═══ Material supplied ═══
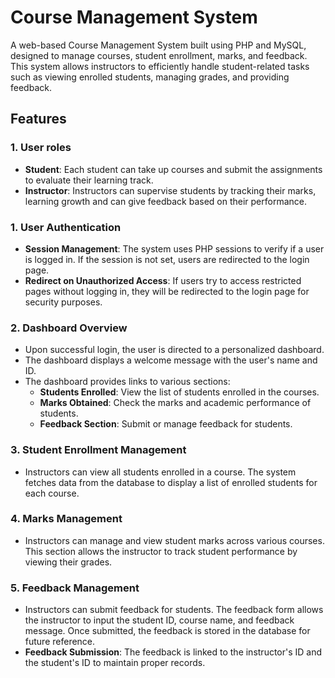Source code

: # Course Management System

A web-based Course Management System built using PHP and MySQL, designed to manage courses, student enrollment, marks, and feedback. This system allows instructors to efficiently handle student-related tasks such as viewing enrolled students, managing grades, and providing feedback.

## Features

### 1. **User roles**
   - **Student**: Each student can take up courses and submit the assignments to evaluate their learning track.
   - **Instructor**: Instructors can supervise students by tracking their marks, learning growth and can give feedback based on their performance.


### 1. **User Authentication**
   - **Session Management**: The system uses PHP sessions to verify if a user is logged in. If the session is not set, users are redirected to the login page.
   - **Redirect on Unauthorized Access**: If users try to access restricted pages without logging in, they will be redirected to the login page for security purposes.

### 2. **Dashboard Overview**
   - Upon successful login, the user is directed to a personalized dashboard.
   - The dashboard displays a welcome message with the user's name and ID.
   - The dashboard provides links to various sections:
     - **Students Enrolled**: View the list of students enrolled in the courses.
     - **Marks Obtained**: Check the marks and academic performance of students.
     - **Feedback Section**: Submit or manage feedback for students.

### 3. **Student Enrollment Management**
   - Instructors can view all students enrolled in a course. The system fetches data from the database to display a list of enrolled students for each course.

### 4. **Marks Management**
   - Instructors can manage and view student marks across various courses. This section allows the instructor to track student performance by viewing their grades.

### 5. **Feedback Management**
   - Instructors can submit feedback for students. The feedback form allows the instructor to input the student ID, course name, and feedback message. Once submitted, the feedback is stored in the database for future reference.
   - **Feedback Submission**: The feedback is linked to the instructor's ID and the student's ID to maintain proper records.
═══
**Task goal:** Output the lines of the records above exactly as they appear, from the line containing "- The dashboard provides" through the line containing "### 5. **Feedback Management**".

**Response to this task:**
   - The dashboard provides links to various sections:
     - **Students Enrolled**: View the list of students enrolled in the courses.
     - **Marks Obtained**: Check the marks and academic performance of students.
     - **Feedback Section**: Submit or manage feedback for students.

### 3. **Student Enrollment Management**
   - Instructors can view all students enrolled in a course. The system fetches data from the database to display a list of enrolled students for each course.

### 4. **Marks Management**
   - Instructors can manage and view student marks across various courses. This section allows the instructor to track student performance by viewing their grades.

### 5. **Feedback Management**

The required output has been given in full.